Texas A&M terminates head coach Sherman
Mike Sherman was fired as the head football coach at Texas A&M on Thursday after the Aggies finished the regular season a disappointing 6-6.
Mike Sherman was fired as the head football coach at Texas A&M on Thursday after the Aggies finished the regular season a disappointing 6-6.
Sherman went 25-25 in his four seasons. He was hired at the end of the 2007 season, three days after Dennis Franchione resigned.
His best and only winning season came last year, when the Aggies won their last six regular-season games and lost in the Cotton Bowl to finish 9-4.
Athletic Director Bill Byrne said he will talk with the assistant coaches to decide who will serve as the interim coach for Texas A&M's bowl game.
The Aggies are moving from the Big 12 to the Southeastern Conference next year.
Texas A&M entered this season with 18 returning starters and a top-10 ranking and were expected to contend for the Big 12 championship and be a factor in the national title hunt.
They won three in a row after their first skid, but a three-game losing streak, which included two overtime losses, ensured the Aggies of a mediocre season. The low point of the season came when Texas A&M ended its more than century-old rivalry with Texas with a 27-25 loss at home on Thanksgiving Day.
N. Illinois, Ohio ready
Chandler Harnish and Northern Illinois arrived at last year's Mid-American Conference title game with an undefeated league record and a spiffy national ranking.
Then the Huskies were stunned when Miami of Ohio scored a last-minute touchdown to beat them.
Harnish and his teammates worked all season for another chance.
"I feel like this is where my legacy is going to be left," the quarterback said.
Northern Illinois (9-3, 7-1) will play for the title again Friday night at Ford Field in Detroit, this time against the Ohio Bobcats (6-2, 9-3), who won the MAC East over second-place Temple. The Owls, who had an 8-4 overall, record, finished 5-3 in the MAC.
Harnish has thrown for 23 touchdowns and four interceptions this season, and he's also run for 1,351 yards. Ohio has an impressive quarterback of its own in Tyler Tettleton, who has thrown for 26 touchdowns and seven interceptions.
Coach settles lawsuit
Robby Wells, Savannah State's ex-football coach, received a $240,000 settlement to dismiss a federal discrimination lawsuit he filed last year claiming the historically black college fired him because he is white.

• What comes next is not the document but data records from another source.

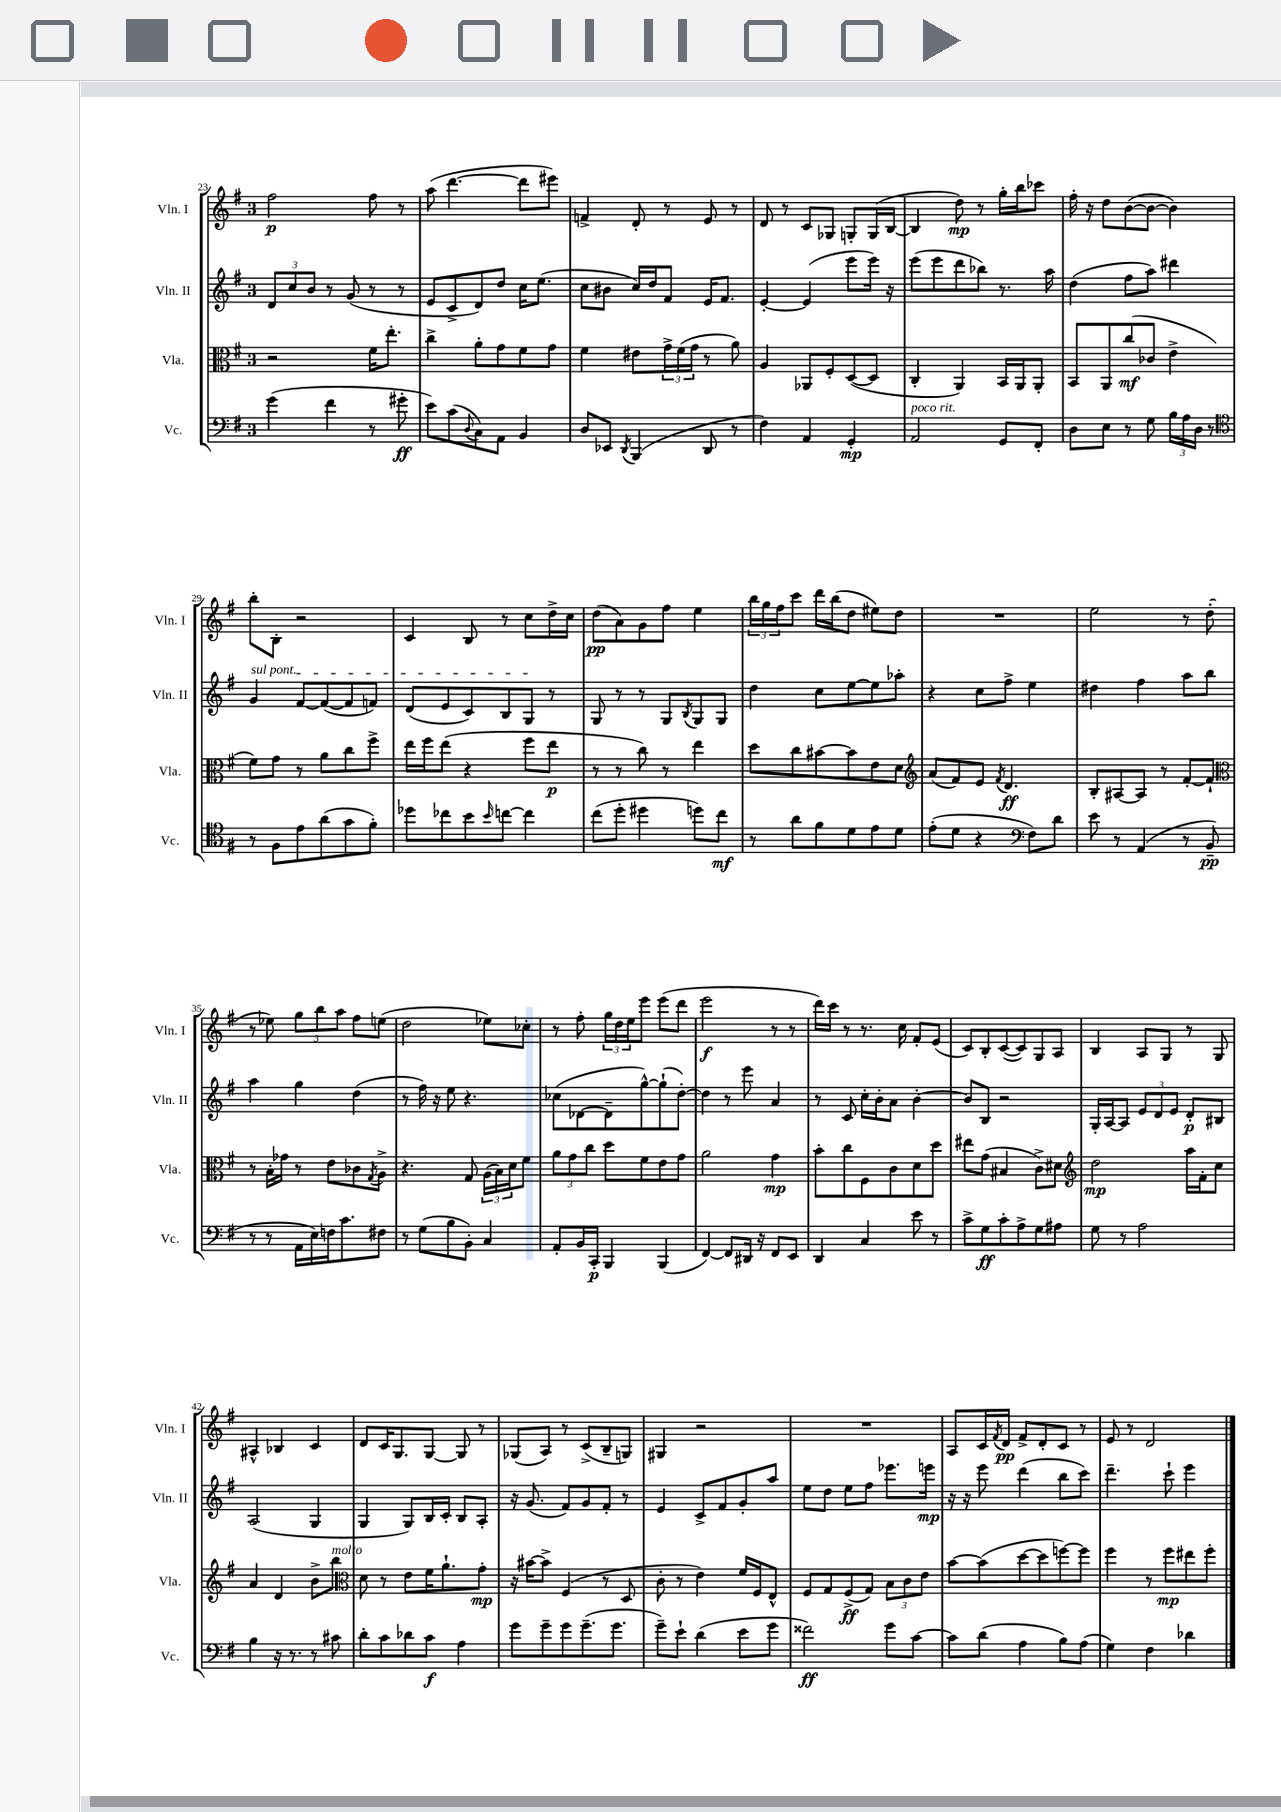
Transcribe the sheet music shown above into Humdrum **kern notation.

**kern	**kern	**kern	**kern
*staff4	*staff3	*staff2	*staff1
*clefF4	*clefC3	*clefG2	*clefG2
*k[f#]	*k[f#]	*k[f#]	*k[f#]
*M3/4	*M3/4	*M3/4	*M3/4
(4g\	2r	12d/L	2ff#\
.	.	12cc/	.
.	.	12b/J	.
4f#\	.	8r	.
.	.	(8g/	.
8r	16f#\LK	8r	8ff#\
.	8.ee'\J	.	.
8g#'\	.	8r	8r
=	=	=	=
8e\L)	4cc^\	8e/L	(8aa\
(8c\	.	8c^/	[4.ddd\
8qqD/	.	.	.
8C\)	8a'\L	8d/)	.
8AA\J	8g\	8dd/J	.
4BB/	8f#\	16cc\LK	8ddd\]L
.	.	(8.ee\J	.
.	8g\J	.	8eee#\J)
=	=	=	=
8D/L	4f#\	8cc\L	4f^/
8EE-/J	.	8b#\J	.
8qDD/	.	.	.
(4BBB/	8e#\L	16cc/LL)	8d'/
.	.	16dd/J	.
.	24g^\L	8f#/J	8r
.	(24f#\	.	.
.	24g\JJ	.	.
8DD/	8r	16e/LK	8e/
.	.	8.f#/J	.
8r	8a\)	.	8r
=	=	=	=
4F#\)	4A/	[4e'/	8d/
.	.	.	8r
4AA/	8AA-/L	(4e/]	8c/L
.	8F#'/	.	8G-/J
4GG'/	([8D/	8eee\L	8G'/L
.	8D/]J	16eee\Jk)	(16G/L
.	.	16r	[16B/JJ
=	=	=	=
2AA/	4C'/	(8eee\L	4B/]
.	.	8eee\	.
.	4AA/)	8ddd\	8dd\)
.	.	8bb-\J)	8r
8GG/L	16BB/LL	8.r	16gg'\LL
.	16AA/J	.	16bb\J
8FF#'/J	8AA'/J	.	8ccc-\J
.	.	16aa\	.
=	=	=	=
8D\L	8BB/L	(4dd\	16ff#'\
.	.	.	16r
8E\J	8AA/	.	8dd\L
8r	(8cc/	8ff#\L	([8b\
8G\	8c-/J	8aa\J)	8b\_J
24B\LL	4e^\	4ddd#\	4b\])
24A\	.	.	.
24D\JJ	.	.	.
8r	.	.	.
=	=	=	=
*clefC4	*	*	*
8r	8f#\L)	4g/	8bb'\L
8F#\L	8g\J	.	8B'\J
8e\	8r	[8f#/L	2r
(8a\	8a\L	(8f#/_	.
8g\	8cc\	8f#/]	.
8f#'\J)	8ff#^\J	8f/J)	.
=	=	=	=
8dd-\L	16ee\LL	(8d/L	4c/
.	16ff#\J	.	.
8cc-\	(8ee\J	8e/	.
8b\	4r	8c/)	8B/
16qqb/	.	.	.
[8cc\J	.	8B/	8r
4cc\]	8ff#\L	8G/J	8cc\L
.	8ee\J	8r	16dd^\L
.	.	.	16cc\JJ
=	=	=	=
(8cc\L	8r	8G/	(8dd\L
8dd'\J	8r	8r	8a\)
4dd#\	8cc\)	8r	8g\
.	8r	8G/L	8ff#\J
.	.	8qB/	.
8dd\L)	4ee\	8G/	4ee\
8cc\J	.	8G/J	.
=	=	=	=
8r	8dd\L	4dd\	24bb\LL
.	.	.	24gg\
.	.	.	24ff#\J
8a\L	8cc\	.	8ccc\J
8f#\	[8b#\	8cc\L	16ddd\LL
.	.	.	(16bb\J
8d\	8b#\]	[8ee\	8dd\J
8e\	8e\	8ee\]	8ee#\L)
8d\J	8d\J	8aa-'\J	8dd\J
=	=	=	=
*	*clefG2	*	*
(8e'\L	(8a/L	4r	2.r
8d\J	8f#/)	.	.
4r	8e/J	8cc\L	.
.	8qf#/	.	.
.	4.d/	8ff#^\J	.
*clefF4	*	*	*
8F#\L)	.	4ee\	.
8d\J	.	.	.
=	=	=	=
8e\	8B'/L	4dd#\	2ee\
8r	[8A#/	.	.
(4AA/	8A#/]J	4ff#\	.
.	8r	.	.
8r	[8f#'/L	8aa\L	8r
8BB~/	8f#`/]J	8bb\J	(8dd'\
=	=	=	=
*	*clefC3	*	*
8r	8r	4aa\	8r
8r	16B'\LL	.	8ee-\)
.	16g-\JJ	.	.
16AA\LL	8r	4gg\	12gg\L
16E\)	.	.	.
.	.	.	12bb\
16F\J	8e\L	.	.
.	.	.	12aa\J
8.c\	.	.	.
.	8c-\	(4dd\	8ff#\L
.	8qG/	.	.
8F#\J	8A^\J	.	(8ee\J
=	=	=	=
8r	4.r	8r	2dd\
(8G\L	.	16ff#\)	.
.	.	16r	.
8B\	.	8ee\	.
8BB'\J)	8G/	4.r	.
4C/	(24A\LL	.	8ee-\L)
.	24B\)	.	.
.	24d\J	.	.
.	8f#\J	.	8cc-'\J
=	=	=	=
8AA'/L	12a\L	(8cc-\L	8r
.	12g\	.	.
16BB/L	.	[8d-\	8ff#'\
.	12cc\J	.	.
16CC'/JJ	.	.	.
4BBB/	8dd\L	8d-~\]	24gg\LL
.	.	.	24dd\
.	.	.	24ee\J
.	8f#\	[8gg^^\)	8eee\J
(4BBB/	8e\	(8gg`\]	(8eee\L
.	8g\J	[8dd'\J)	8ddd\J
=	=	=	=
[4FF#/)	2a\	4dd\]	2eee\
8FF#/]L	.	8r	.
16DD#/Jk	.	8eee\	.
16r	.	.	.
8FF#/L	4g\	4a/	8r
8EE/J	.	.	8r
=	=	=	=
4DD/	8b'\L	8r	16ddd\LL)
.	.	.	16ccc\JJ
.	8cc\	8c/	8r
4C/	8F#\	16cc'\LL	8.r
.	.	16b'\J	.
.	8c\	8a\J	.
.	.	.	16cc\
8e\	8d\	[4b'\	8f#'/L
8r	8dd\J	.	(8e/J
=	=	=	=
8c^\L	8ee#\L	8b/]L	8c/L)
8G\	(8g\J	8B/J	8B'/
8c'\	4B#/	2r	([8c/
8A^\	.	.	8c/])
8G\	8c^\L)	.	8G/
8A#\J	8d#\J	.	8A/J
=	=	=	=
*	*clefG2	*	*
8G\	2dd\	16G'/LL	4B/
.	.	[16A/J	.
8r	.	8A/]J	.
2A\	.	12e/L	8A/L
.	.	12d/	.
.	.	.	8G/J
.	.	12e/J	.
.	16aa\LL	8d'/L	8r
.	16f#'\J	.	.
.	8cc\J	8B#/J	8G/
=	=	=	=
4B\	4a/	(2A/	4A#^^/
16r	4d/	.	4B-/
8.r	.	.	.
8r	8b^\L	4G/	4c/
8c#\	8bb\J	.	.
=	=	=	=
*	*clefC3	*	*
8d'\L	8d\	4G/	8d/L
8c\	8r	.	16c/K
.	.	.	8.G/
8d-\	8e\L	8G/L)	.
8c\J	16f#\K	16B/L	[8G/J
.	8.a`\	16c'/JJ	.
4A\	.	8B/L	8G/]
.	8g'\J	8A'/J	8r
=	=	=	=
8g\L	16r	16r	(8G-/L
.	[16b#\LK	(8.g/	.
8g~\	8b#^\]J	.	8A/J)
8g\	(4F#/	8f#/L)	8r
(8.g~\	.	8g/	(8c^/L
.	8r	8f#'/J	8B~/
8.g\J	.	.	.
.	8D/	8r	8G/J)
=	=	=	=
8g~\L)	8c'\	4e/	4G#/
8e`\J	8r	.	.
(4d\	4e\)	8c^/L	2r
.	.	8f#/	.
8e\L	16f#/LL	8g'/	.
.	16F#/J	.	.
8g\J	8E^^/J	8aa/J	.
=	=	=	=
2f##\)	8F#/L	8ee\L	2.r
.	8G/	8dd\J	.
.	(8F#^/	8ee\L	.
.	8G/J)	8ff#\J	.
8g\L	12B\L	8.eee-\L	.
.	12c\	.	.
[8c\J	.	.	.
.	12e\J	.	.
.	.	16eee\Jk	.
=	=	=	=
8c\]L	[8b\L	16r	8A/L
.	.	16r	.
(8d\J	(8b\]	8eee\	16c/L
.	.	.	8qf#/
.	.	.	16d/JJ
4A\	[8dd\	(4ddd\	8f#^/L
.	8dd\]	.	8d'/
8B\L)	[8ff\)	8bb\L	8c/J
(8A\J	8ff\]J	8ccc\J)	8r
=	=	=	=
4G\)	4ff#\	4.ddd~\	8e/
.	.	.	8r
4F#\	8r	.	2d/
.	8ff#\L	8ccc`\	.
4d-\	8ee#\	4eee\	.
.	8ff#'\J	.	.
==	==	==	==
*-	*-	*-	*-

The settlement, first reported by the Savannah Morning News, states that the school still insists it did nothing wrong.
Wells became Savannah State's first white football coach when he was hired in 2007. He led the Tigers for two seasons, with records of 5-7 in 2008 and 2-8 in 2009.
He resigned suddenly in January 2010, soon after he signed a one-year contract extension, saying it was for "personal reasons."
Four months later, Wells filed a lawsuit in U.S. District Court that said Savannah State administrators told Wells to resign or face being fired barely a week after a meeting in which they brought up Wells' race. Wells claimed administrators told him that alumni wouldn't support him because he was white and that local residents wouldn't approve of him being engaged to marry a black woman.